Чистка в Румынии происходила на удивление иначе. Она имела не «антититоистскую», а скорее антисоветскую направленность. Рассмотрение по прошествии времени показывает, что таким образом был положен камень в основание особой позиции Румынской Коммунистической партии в социалистическом лагере. Это началось уже в 1945 г., когда в партии существовали различные крылья, боровшиеся за влияние и власть в руководстве. При этом между собой столкнулись в основном «московская фракция» во главе с Анной Паукер и Василе Лука и «тюремная фракция» во главе с Георге Георгиу-Дежем. Однако, против всех ожиданий, Сталин не захотел видеть Анну Паукер на посту генерального секретаря и отдал предпочтение Георгиу-Дежа, хотя лишь Анна Паукер имела прямое сообщение со Сталиным, и тот часто общался с ней по телефону. Неясно, какие соображения побудили Сталина к этому. Возможно, он считал, что представитель «тюремной фракции», остававшейся в стране, лучше подойдёт населению, чем эмигрантка, вернувшаяся из Советского Союза.
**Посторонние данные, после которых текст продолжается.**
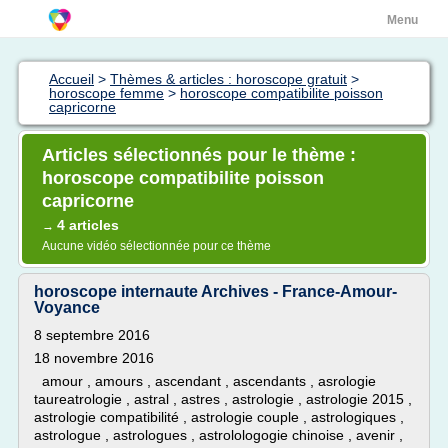
Menu
Accueil
>
Thèmes & articles : horoscope gratuit
>
horoscope femme
>
horoscope compatibilite poisson
capricorne
Articles sélectionnés pour le thème :
horoscope compatibilite poisson
capricorne
4 articles
→
Aucune vidéo sélectionnée pour ce thème
horoscope internaute Archives - France-Amour-
Voyance
8 septembre 2016
18 novembre 2016
amour , amours , ascendant , ascendants , asrologie
taureatrologie , astral , astres , astrologie , astrologie 2015 ,
astrologie compatibilité , astrologie couple , astrologiques ,
astrologue , astrologues , astrolologogie chinoise , avenir ,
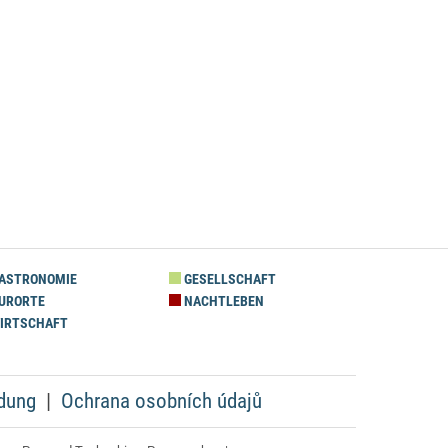
ASTRONOMIE
GESELLSCHAFT
URORTE
NACHTLEBEN
IRTSCHAFT
dung
Ochrana osobních údajů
Однако решение в пользу Георгиу-Дежа имело серьёзные последствия. Это не ликвидировало конфликт между разными фракциями в партийной верхушке, он продолжал тлеть и далее. Анна Паукер и Василе Лука стали членами политбюро и получили высокие посты в правительстве: Паукер стала министром иностранных дел, а Лука — министром финансов. Но Георгиу-Деж и его сторонники с течением времени смогли укрепить свои позиции в партийном аппарате и в государстве. По-видимому, в волне чисток во всех партиях между 1948 и 1952 гг. они увидели благоприятный случай для атаки на слишком дружественную Советскому Союзу группу.

На заседании ЦК в 1952 г. Георгиу-Деж нанёс решающий удар, обвинив их во всевозможных преступлениях и ошибках, которые якобы нанесли урон стране, но при этом «титоизм» или шпионская деятельность не упоминались вовсе. Паукер и Лука лишились своих постов и были исключены из партии. Лишь через некоторое время они были арестованы. Анна Паукер довольно долго находилась в тюрьме, а затем была помещена под домашний арест. При этом Василе Лука был приговорён к смертной казни, позднее заменённой на пожизненное заключение, которое он отбывал до самой своей смерти.
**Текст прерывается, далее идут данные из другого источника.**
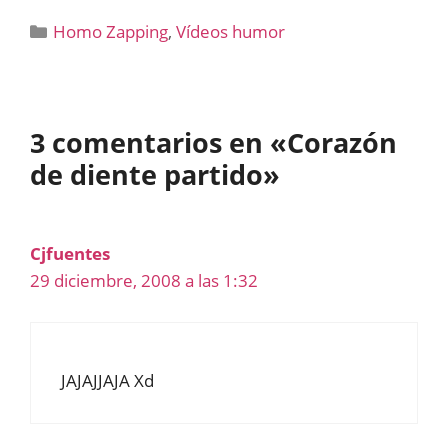
Categorías
Homo Zapping
,
Vídeos humor
3 comentarios en «Corazón
de diente partido»
Cjfuentes
29 diciembre, 2008 a las 1:32
JAJAJJAJA Xd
Впоследствии Георгиу-Деж стал всё больше высвобождаться из-под советского надзора — сперва осторожно, затем более демонстративно. Позже эту тенденцию подхватил Николае Чаушеску, что и привело, с одной стороны, к весьма националистической политике, а с другой — к подспудной враждебности к Советскому Союзу. Однако при этом сталинистский стиль не только сохранялся, но ещё и креп. В Румынской Коммунистической партии уже в 1960?х годах определённо царила скрытая антисоветская атмосфера[239].
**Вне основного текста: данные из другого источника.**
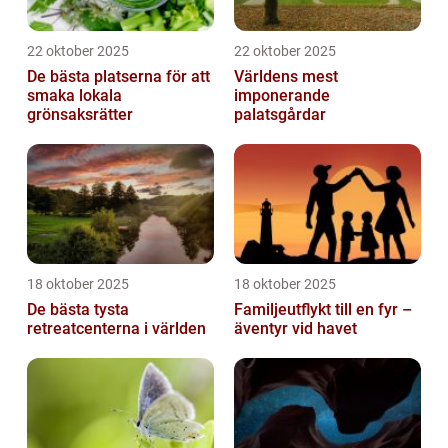
22 oktober 2025
22 oktober 2025
De bästa platserna för att
Världens mest
smaka lokala
imponerande
grönsaksrätter
palatsgårdar
18 oktober 2025
18 oktober 2025
De bästa tysta
Familjeutflykt till en fyr –
retreatcenterna i världen
äventyr vid havet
Волна чисток не обошла стороной и СЕПГ. Осенью 1951 г. она накрыла Франца Далема, члена политбюро и секретаря ЦК СЕПГ, пользовавшегося высоким уважением как один из старейших работников партии. На основе расследований советских спецслужб он был обвинён в связях с Ноэлем Филдом, чего уже было достаточно для сомнений в его политической благонадёжности. Поэтому Далем был снят со всех постов, однако остался на свободе и в партии. Очевидно, СЕПГ смогла воспрепятствовать организации процесса, что на самом деле удивительно, поскольку зависимость руководства СЕПГ от Москвы была сильнее, чем у всех других партий. То, что давление было значительным, проявилось в том, что заметное число партийных и государственных функционеров, бывших ранее в западной эмиграции, было смещено или перемещено на другие посты. Однако это произошло без шума, что позволило этим людям позднее вновь занять ответственные посты.